[Dataset entries]
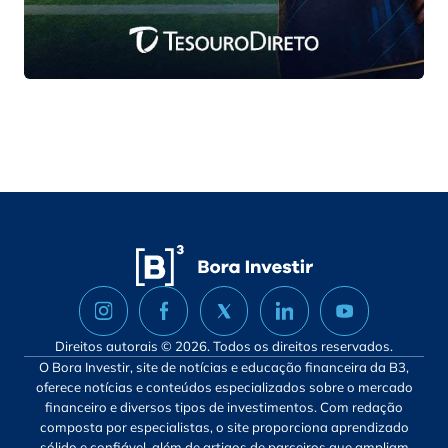
Direitos autorais © 2026. Todos os direitos reservados.
O Bora Investir, site de notícias e educação financeira da B3,
oferece notícias e conteúdos especializados sobre o mercado
financeiro e diversos tipos de investimentos. Com redação
composta por especialistas, o site proporciona aprendizado
sólido e confiável, além de artigos de parceiros que ampliam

ACTIVITY – Work out how many lines of the records contain the word "notícias", and give only that number.

RESULT FOR THIS TASK – 2